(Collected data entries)
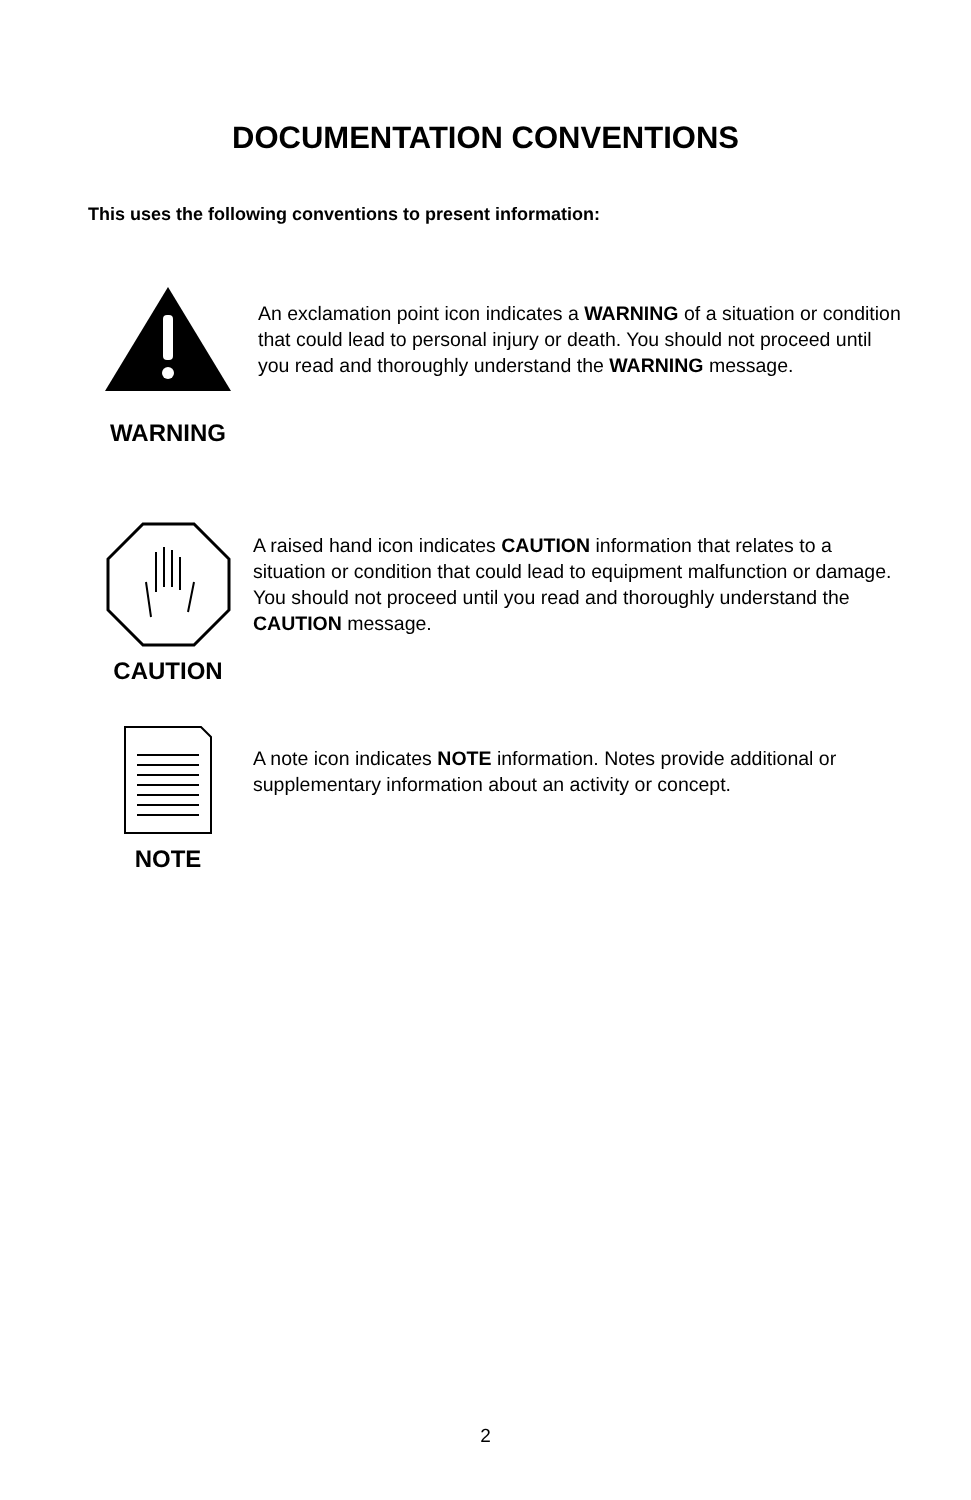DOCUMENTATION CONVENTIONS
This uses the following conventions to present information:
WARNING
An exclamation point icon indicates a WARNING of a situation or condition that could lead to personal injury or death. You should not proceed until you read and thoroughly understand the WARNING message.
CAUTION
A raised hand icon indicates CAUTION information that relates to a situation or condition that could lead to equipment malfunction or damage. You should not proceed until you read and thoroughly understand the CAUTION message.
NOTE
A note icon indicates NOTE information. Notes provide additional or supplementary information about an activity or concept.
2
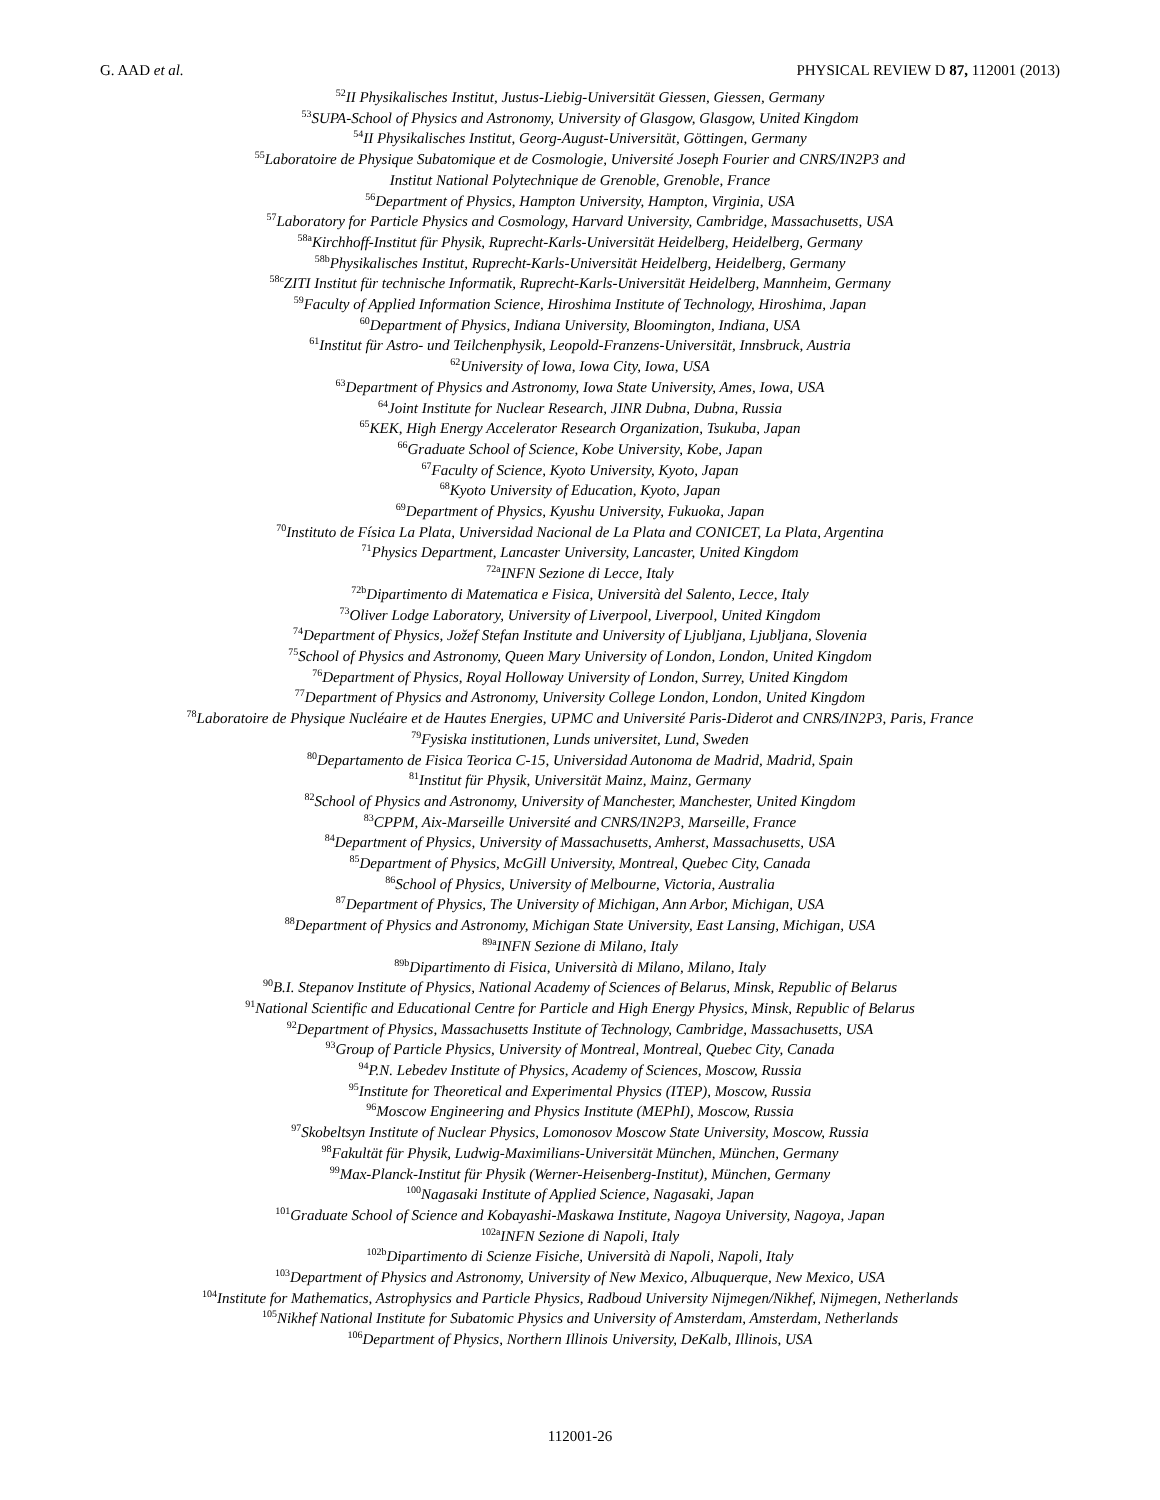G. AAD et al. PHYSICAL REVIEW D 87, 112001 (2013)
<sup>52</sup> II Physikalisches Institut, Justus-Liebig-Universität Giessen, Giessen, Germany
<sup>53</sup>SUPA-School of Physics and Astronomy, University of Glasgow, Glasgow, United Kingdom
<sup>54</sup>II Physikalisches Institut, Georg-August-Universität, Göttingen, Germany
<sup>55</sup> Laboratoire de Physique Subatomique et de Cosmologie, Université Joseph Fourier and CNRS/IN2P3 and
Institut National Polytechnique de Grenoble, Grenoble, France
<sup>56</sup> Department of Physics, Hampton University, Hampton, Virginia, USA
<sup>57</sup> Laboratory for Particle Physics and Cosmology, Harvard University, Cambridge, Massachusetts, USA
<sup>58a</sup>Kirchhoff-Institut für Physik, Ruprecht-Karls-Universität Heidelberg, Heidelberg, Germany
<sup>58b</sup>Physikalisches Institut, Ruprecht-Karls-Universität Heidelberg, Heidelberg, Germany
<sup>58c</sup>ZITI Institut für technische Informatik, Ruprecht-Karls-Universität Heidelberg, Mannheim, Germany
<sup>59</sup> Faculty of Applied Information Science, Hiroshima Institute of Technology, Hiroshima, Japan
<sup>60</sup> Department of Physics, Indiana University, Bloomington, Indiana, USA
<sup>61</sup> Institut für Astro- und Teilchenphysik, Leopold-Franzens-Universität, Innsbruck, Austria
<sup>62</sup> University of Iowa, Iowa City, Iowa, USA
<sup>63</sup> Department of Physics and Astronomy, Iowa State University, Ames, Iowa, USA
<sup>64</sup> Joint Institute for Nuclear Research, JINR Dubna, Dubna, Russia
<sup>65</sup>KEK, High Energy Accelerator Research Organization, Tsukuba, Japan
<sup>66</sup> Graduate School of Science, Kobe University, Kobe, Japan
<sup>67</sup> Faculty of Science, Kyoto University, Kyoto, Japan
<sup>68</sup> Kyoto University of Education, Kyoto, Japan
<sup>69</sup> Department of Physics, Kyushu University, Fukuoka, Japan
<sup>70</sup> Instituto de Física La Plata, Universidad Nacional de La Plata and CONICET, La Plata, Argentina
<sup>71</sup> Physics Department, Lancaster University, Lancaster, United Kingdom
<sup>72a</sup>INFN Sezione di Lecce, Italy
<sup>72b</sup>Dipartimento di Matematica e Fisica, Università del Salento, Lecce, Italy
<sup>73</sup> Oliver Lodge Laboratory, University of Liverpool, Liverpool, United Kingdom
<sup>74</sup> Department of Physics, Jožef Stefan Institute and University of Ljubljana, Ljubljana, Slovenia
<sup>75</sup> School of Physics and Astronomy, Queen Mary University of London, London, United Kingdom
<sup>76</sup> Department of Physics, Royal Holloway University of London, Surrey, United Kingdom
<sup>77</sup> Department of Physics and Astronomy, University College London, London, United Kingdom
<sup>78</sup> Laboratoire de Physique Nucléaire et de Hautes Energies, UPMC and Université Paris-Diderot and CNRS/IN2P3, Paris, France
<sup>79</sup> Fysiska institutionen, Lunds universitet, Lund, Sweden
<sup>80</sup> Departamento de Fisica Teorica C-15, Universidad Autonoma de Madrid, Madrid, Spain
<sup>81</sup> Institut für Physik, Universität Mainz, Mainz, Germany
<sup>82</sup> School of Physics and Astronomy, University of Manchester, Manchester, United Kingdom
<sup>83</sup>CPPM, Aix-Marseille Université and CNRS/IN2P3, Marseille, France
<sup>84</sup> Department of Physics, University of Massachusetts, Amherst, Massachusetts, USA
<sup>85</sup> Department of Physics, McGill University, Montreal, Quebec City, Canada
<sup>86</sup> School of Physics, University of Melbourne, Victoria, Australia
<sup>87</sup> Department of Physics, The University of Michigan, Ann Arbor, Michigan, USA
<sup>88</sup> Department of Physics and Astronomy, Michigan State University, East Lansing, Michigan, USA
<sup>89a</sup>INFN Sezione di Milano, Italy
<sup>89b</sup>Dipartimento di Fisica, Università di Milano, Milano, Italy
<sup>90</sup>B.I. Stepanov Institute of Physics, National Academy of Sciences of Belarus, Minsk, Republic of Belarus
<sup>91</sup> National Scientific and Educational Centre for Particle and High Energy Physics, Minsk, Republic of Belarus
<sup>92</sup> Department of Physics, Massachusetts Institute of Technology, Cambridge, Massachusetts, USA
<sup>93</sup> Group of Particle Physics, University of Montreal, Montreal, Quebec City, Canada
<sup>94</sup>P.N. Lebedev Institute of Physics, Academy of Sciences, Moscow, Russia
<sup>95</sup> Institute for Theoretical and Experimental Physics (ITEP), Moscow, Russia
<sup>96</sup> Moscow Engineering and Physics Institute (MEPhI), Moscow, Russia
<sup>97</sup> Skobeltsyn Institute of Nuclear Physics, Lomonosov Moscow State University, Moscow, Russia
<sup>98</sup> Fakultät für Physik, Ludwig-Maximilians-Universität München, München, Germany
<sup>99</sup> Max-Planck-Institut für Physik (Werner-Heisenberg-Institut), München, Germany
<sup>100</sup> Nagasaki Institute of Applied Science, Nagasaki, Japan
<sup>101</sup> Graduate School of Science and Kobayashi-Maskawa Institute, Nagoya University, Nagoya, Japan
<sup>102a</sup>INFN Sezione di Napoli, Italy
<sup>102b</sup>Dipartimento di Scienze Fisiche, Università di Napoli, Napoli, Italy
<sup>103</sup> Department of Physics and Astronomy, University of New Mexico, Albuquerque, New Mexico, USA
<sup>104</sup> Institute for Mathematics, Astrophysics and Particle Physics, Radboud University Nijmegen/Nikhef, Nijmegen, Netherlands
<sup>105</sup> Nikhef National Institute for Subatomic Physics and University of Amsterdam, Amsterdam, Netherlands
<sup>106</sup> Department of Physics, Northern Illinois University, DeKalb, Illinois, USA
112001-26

* * *

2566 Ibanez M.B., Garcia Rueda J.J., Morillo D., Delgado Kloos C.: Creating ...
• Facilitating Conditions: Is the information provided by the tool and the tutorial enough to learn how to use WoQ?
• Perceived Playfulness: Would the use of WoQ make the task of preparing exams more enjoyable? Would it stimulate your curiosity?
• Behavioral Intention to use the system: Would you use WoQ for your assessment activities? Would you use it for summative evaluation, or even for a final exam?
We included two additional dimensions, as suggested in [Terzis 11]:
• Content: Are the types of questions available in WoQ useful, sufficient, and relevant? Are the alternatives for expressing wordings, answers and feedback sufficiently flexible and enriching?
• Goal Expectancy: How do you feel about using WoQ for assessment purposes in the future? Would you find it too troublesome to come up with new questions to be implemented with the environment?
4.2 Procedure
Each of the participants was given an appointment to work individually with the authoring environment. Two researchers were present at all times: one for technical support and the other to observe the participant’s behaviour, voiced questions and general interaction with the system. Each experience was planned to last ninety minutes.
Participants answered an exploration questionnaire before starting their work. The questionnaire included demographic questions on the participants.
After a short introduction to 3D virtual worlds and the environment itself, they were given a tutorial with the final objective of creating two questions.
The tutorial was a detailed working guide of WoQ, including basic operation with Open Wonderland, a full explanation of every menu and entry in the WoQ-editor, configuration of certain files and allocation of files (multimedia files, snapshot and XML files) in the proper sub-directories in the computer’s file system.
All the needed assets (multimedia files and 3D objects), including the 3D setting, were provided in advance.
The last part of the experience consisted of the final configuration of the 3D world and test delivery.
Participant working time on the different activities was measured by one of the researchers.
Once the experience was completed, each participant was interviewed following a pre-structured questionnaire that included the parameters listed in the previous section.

# Problem to solve
An exact copy of the lines above between the line holding "<sup>73</sup> Oliver Lodge" and the line holding "<sup>84</sup> Department of", inclusive, is the whole answer.

# Solution for this task
<sup>73</sup> Oliver Lodge Laboratory, University of Liverpool, Liverpool, United Kingdom
<sup>74</sup> Department of Physics, Jožef Stefan Institute and University of Ljubljana, Ljubljana, Slovenia
<sup>75</sup> School of Physics and Astronomy, Queen Mary University of London, London, United Kingdom
<sup>76</sup> Department of Physics, Royal Holloway University of London, Surrey, United Kingdom
<sup>77</sup> Department of Physics and Astronomy, University College London, London, United Kingdom
<sup>78</sup> Laboratoire de Physique Nucléaire et de Hautes Energies, UPMC and Université Paris-Diderot and CNRS/IN2P3, Paris, France
<sup>79</sup> Fysiska institutionen, Lunds universitet, Lund, Sweden
<sup>80</sup> Departamento de Fisica Teorica C-15, Universidad Autonoma de Madrid, Madrid, Spain
<sup>81</sup> Institut für Physik, Universität Mainz, Mainz, Germany
<sup>82</sup> School of Physics and Astronomy, University of Manchester, Manchester, United Kingdom
<sup>83</sup>CPPM, Aix-Marseille Université and CNRS/IN2P3, Marseille, France
<sup>84</sup> Department of Physics, University of Massachusetts, Amherst, Massachusetts, USA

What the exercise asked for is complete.